Task description ::
From the records below, output exactly the lines running from the line containing "thumb mcp: (155, 116)" through the line containing "ring mcp: (165, 109)", and no others.

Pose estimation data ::

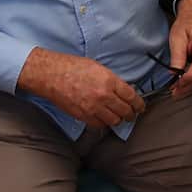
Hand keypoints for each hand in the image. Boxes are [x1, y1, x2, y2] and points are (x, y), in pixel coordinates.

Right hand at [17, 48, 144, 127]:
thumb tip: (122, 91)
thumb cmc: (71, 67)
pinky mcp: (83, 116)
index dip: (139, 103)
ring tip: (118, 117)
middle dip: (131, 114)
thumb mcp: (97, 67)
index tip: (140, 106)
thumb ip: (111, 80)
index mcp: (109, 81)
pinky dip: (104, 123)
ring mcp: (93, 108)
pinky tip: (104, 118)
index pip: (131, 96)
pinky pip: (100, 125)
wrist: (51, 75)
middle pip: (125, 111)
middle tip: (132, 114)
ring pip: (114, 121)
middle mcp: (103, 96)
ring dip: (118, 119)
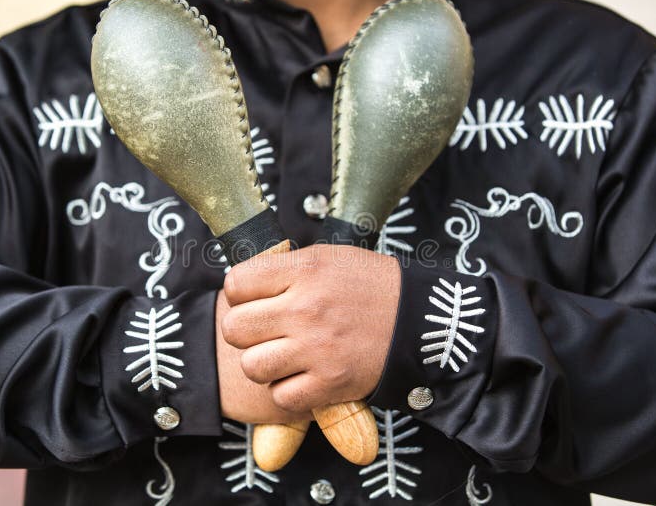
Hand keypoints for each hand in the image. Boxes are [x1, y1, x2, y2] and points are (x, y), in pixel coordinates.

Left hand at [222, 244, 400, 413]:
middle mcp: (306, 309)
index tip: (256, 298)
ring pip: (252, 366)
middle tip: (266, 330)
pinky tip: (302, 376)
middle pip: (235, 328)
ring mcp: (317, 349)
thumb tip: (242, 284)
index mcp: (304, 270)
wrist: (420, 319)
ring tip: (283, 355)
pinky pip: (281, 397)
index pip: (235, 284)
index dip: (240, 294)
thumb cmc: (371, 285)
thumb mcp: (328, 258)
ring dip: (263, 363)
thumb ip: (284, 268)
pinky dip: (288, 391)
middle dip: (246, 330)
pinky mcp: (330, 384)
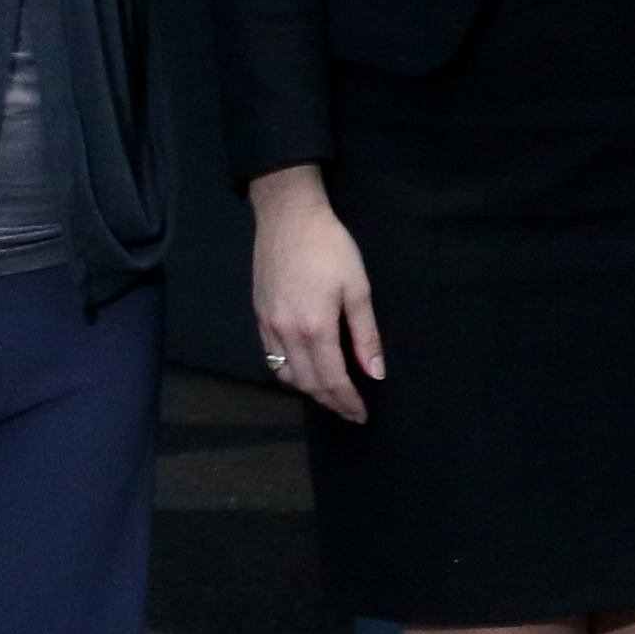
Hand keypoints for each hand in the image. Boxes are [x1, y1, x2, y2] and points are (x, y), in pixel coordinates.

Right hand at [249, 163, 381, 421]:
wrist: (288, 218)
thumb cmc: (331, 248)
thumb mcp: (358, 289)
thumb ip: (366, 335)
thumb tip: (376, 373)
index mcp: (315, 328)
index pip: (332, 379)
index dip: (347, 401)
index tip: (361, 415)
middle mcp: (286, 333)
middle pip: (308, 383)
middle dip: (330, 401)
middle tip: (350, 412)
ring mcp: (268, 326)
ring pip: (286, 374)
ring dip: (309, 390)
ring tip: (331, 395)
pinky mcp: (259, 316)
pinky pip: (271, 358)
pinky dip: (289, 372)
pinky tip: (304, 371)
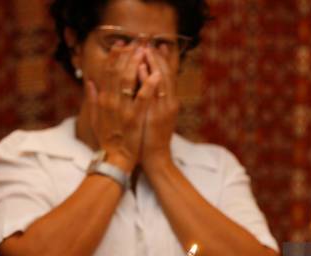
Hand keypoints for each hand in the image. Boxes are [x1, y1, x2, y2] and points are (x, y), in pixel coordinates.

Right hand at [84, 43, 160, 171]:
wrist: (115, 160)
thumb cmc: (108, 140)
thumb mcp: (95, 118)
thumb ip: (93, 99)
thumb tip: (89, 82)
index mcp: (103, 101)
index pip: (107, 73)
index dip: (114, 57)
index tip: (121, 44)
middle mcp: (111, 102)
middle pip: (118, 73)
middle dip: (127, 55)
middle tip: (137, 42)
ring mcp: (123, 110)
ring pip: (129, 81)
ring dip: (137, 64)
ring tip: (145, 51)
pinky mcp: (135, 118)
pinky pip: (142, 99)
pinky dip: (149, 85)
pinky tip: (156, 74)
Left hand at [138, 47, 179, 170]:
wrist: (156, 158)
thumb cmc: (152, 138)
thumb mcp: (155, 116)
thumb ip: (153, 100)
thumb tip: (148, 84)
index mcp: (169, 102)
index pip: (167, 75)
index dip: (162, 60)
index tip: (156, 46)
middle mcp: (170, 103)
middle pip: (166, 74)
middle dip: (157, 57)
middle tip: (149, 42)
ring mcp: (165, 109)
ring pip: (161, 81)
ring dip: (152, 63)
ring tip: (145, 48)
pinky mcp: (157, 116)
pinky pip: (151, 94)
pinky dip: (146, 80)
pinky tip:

Result of the exercise ::
thumb mcp: (155, 116)
thumb ip: (153, 100)
thumb tip: (148, 84)
index mcp: (169, 102)
index pip: (167, 75)
index dip: (162, 60)
index tip: (156, 46)
middle mcp: (170, 103)
middle pip: (166, 74)
middle dip: (157, 57)
middle tip: (149, 42)
ring mcp: (165, 109)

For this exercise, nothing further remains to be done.